— Exercise requirements —
Find every line of the listing below where "Left" appears, and copy it.

— Data for processing —
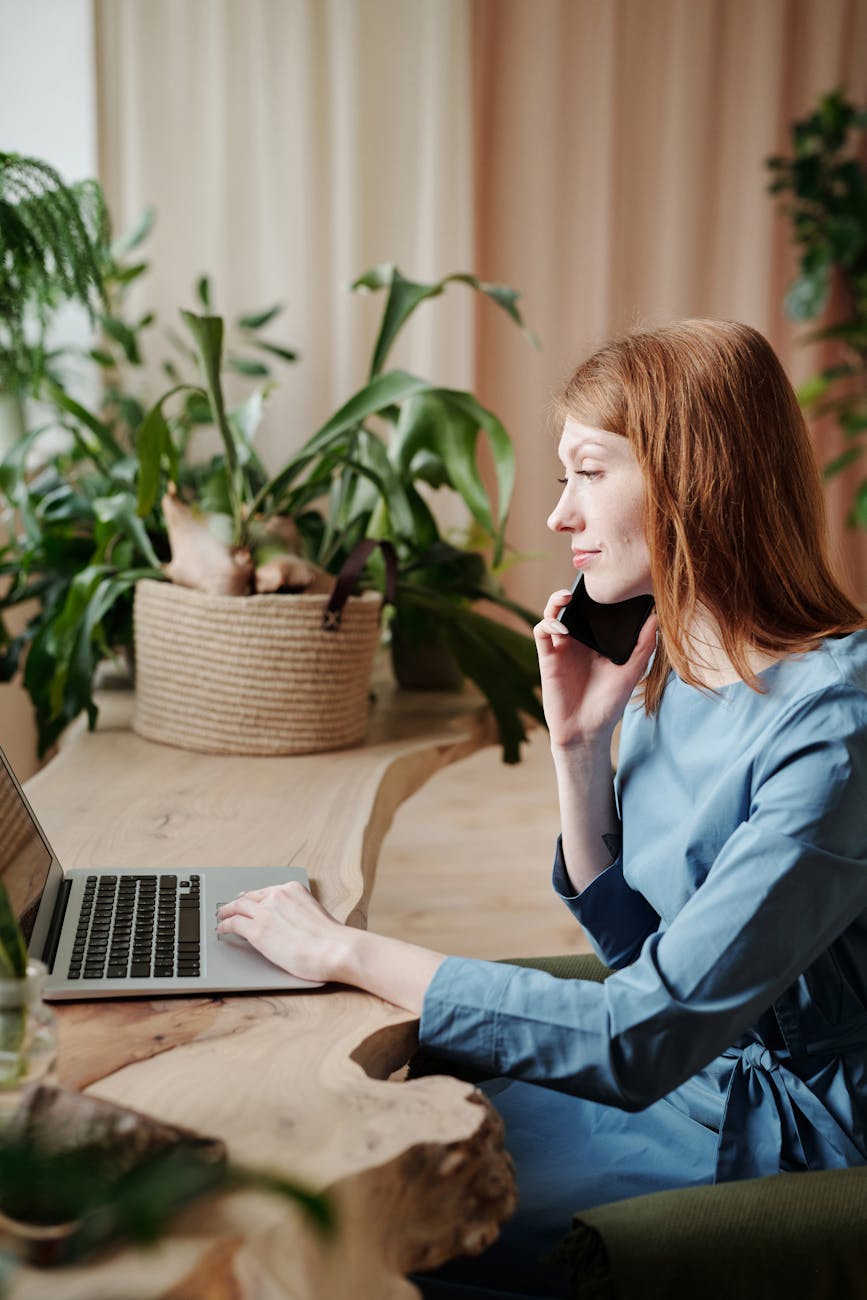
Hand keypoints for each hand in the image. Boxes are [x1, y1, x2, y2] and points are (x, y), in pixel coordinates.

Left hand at [217, 881, 445, 1012]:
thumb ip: (299, 915)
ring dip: (226, 912)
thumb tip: (292, 926)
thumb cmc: (333, 941)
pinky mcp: (257, 930)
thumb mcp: (315, 917)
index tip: (248, 900)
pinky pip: (233, 924)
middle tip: (229, 908)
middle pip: (249, 897)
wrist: (336, 949)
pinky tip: (221, 930)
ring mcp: (266, 911)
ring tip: (220, 917)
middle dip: (237, 902)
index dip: (253, 897)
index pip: (266, 891)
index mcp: (293, 890)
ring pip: (237, 907)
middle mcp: (277, 895)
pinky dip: (224, 925)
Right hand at [533, 589, 657, 748]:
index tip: (607, 583)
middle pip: (571, 607)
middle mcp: (578, 641)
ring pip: (552, 614)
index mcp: (597, 641)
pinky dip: (548, 624)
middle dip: (573, 592)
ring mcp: (561, 648)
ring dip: (555, 602)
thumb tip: (659, 616)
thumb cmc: (609, 704)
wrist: (587, 731)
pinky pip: (541, 632)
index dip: (596, 595)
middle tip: (583, 585)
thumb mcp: (632, 671)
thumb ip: (643, 644)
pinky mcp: (547, 658)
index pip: (594, 610)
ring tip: (566, 599)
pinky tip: (561, 629)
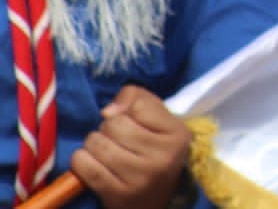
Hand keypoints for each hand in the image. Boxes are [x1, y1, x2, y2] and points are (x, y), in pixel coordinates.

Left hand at [71, 85, 191, 208]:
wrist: (152, 201)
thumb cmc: (151, 152)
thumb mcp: (157, 120)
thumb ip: (136, 98)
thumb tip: (108, 110)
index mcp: (178, 134)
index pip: (139, 106)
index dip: (128, 111)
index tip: (133, 123)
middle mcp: (164, 157)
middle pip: (114, 124)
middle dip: (107, 128)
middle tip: (115, 140)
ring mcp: (141, 177)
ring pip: (97, 143)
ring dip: (93, 144)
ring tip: (104, 151)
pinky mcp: (119, 195)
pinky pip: (86, 166)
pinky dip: (81, 161)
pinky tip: (91, 164)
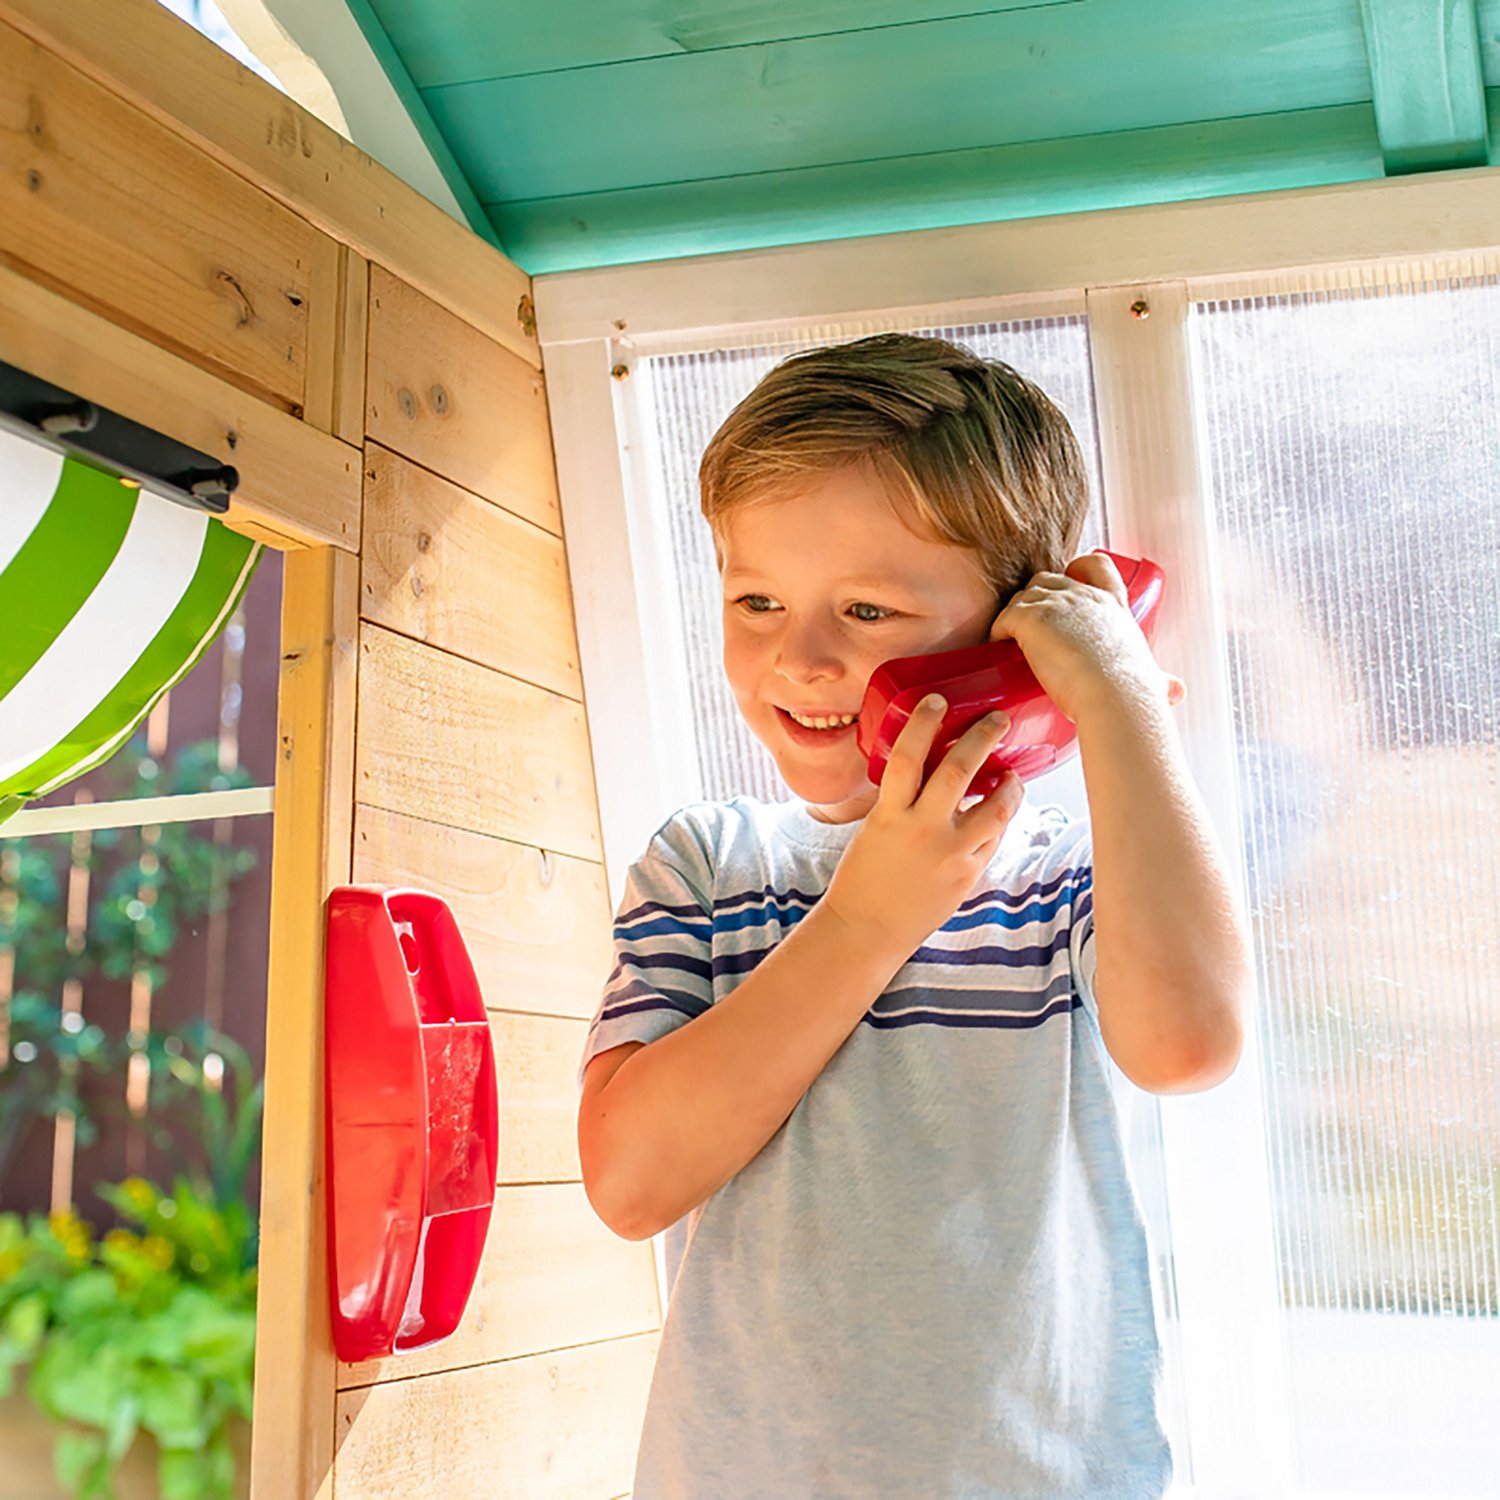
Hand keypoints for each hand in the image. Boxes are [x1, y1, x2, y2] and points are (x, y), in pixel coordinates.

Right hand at [821, 694, 1024, 954]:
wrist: (866, 929)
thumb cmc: (864, 876)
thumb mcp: (874, 827)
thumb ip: (901, 800)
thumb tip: (927, 767)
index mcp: (889, 814)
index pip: (907, 756)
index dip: (923, 723)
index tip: (937, 700)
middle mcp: (921, 830)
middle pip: (958, 770)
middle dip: (982, 737)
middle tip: (998, 718)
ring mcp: (950, 854)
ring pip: (994, 809)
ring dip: (1010, 784)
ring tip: (1015, 773)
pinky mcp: (968, 875)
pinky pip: (994, 839)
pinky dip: (1001, 820)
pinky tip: (1002, 810)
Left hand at [988, 552, 1185, 725]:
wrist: (1116, 698)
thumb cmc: (1133, 694)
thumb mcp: (1152, 677)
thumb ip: (1162, 680)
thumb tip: (1177, 691)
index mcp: (1113, 605)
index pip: (1096, 565)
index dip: (1077, 568)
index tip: (1067, 583)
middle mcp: (1086, 597)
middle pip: (1048, 579)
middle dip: (1035, 598)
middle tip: (1031, 628)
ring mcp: (1057, 603)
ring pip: (1024, 595)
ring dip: (1016, 614)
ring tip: (1012, 639)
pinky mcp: (1032, 618)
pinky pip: (1004, 616)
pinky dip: (998, 630)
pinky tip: (1000, 645)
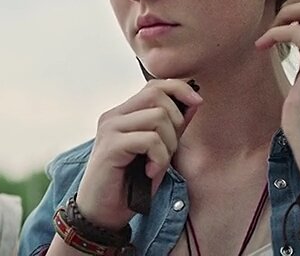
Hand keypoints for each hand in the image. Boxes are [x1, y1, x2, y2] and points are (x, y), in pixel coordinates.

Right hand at [75, 79, 201, 228]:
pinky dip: (159, 158)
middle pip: (157, 95)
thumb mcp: (157, 153)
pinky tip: (151, 172)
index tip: (197, 102)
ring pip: (157, 117)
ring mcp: (110, 129)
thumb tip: (193, 102)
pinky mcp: (111, 146)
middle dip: (175, 121)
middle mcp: (114, 117)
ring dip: (168, 145)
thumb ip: (172, 128)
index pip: (155, 85)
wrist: (102, 213)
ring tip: (157, 164)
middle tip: (168, 149)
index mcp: (123, 115)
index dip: (179, 88)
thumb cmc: (128, 185)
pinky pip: (150, 140)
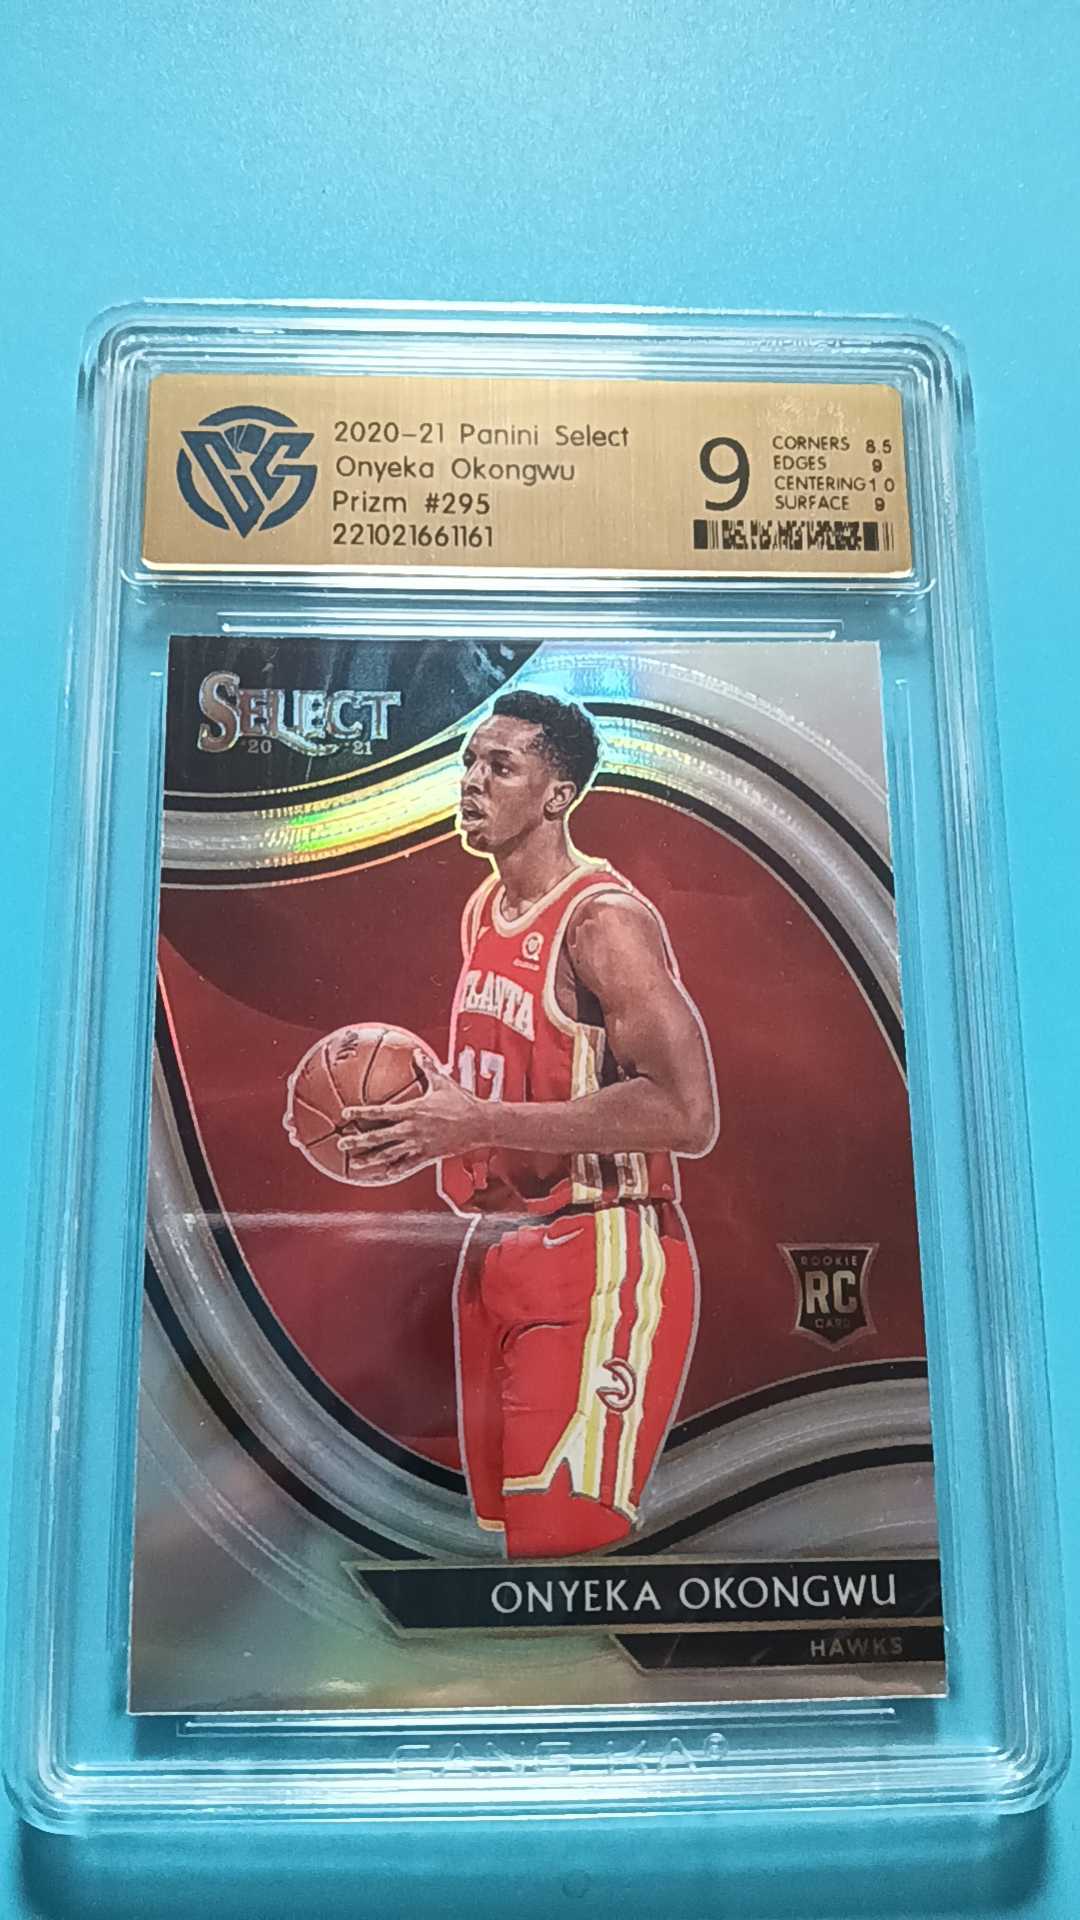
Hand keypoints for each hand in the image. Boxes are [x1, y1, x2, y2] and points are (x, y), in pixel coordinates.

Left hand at [338, 1051, 485, 1181]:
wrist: (479, 1124)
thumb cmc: (461, 1102)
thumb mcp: (442, 1082)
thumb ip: (426, 1068)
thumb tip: (417, 1052)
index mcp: (412, 1110)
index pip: (380, 1111)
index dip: (361, 1112)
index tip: (345, 1114)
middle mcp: (411, 1129)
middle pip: (378, 1137)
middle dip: (358, 1141)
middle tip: (341, 1144)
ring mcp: (418, 1145)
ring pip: (389, 1154)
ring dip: (371, 1159)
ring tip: (355, 1164)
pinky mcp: (428, 1156)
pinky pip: (407, 1165)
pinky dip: (394, 1170)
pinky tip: (383, 1174)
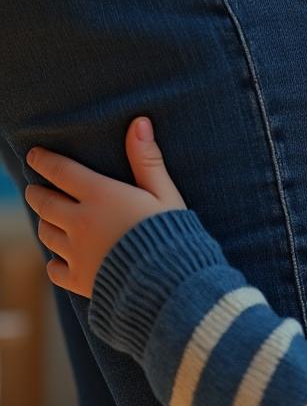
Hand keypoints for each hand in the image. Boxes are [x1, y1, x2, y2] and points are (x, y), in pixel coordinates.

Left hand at [24, 117, 185, 296]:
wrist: (170, 283)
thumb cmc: (173, 235)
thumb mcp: (166, 194)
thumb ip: (148, 160)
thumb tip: (139, 122)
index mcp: (101, 196)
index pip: (60, 171)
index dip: (43, 160)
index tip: (34, 155)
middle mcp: (80, 222)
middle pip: (43, 202)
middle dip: (37, 192)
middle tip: (36, 189)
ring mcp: (76, 252)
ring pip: (45, 233)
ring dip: (46, 223)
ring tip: (51, 220)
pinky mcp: (79, 279)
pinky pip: (54, 269)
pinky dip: (55, 262)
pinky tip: (63, 260)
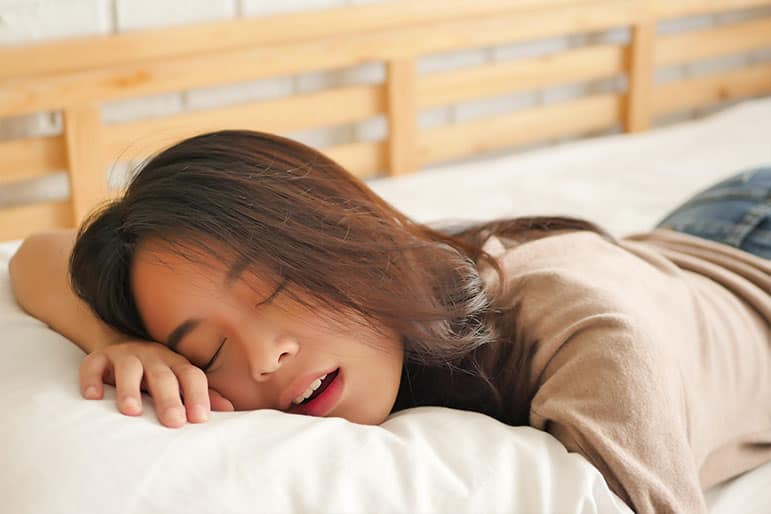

— Result —
Left hand at [217, 881, 445, 1012]:
Left hand at [71, 85, 191, 208]:
Left hand at [988, 552, 1185, 725]:
Left hand at [338, 1051, 485, 1181]:
Left hand at [24, 117, 185, 296]:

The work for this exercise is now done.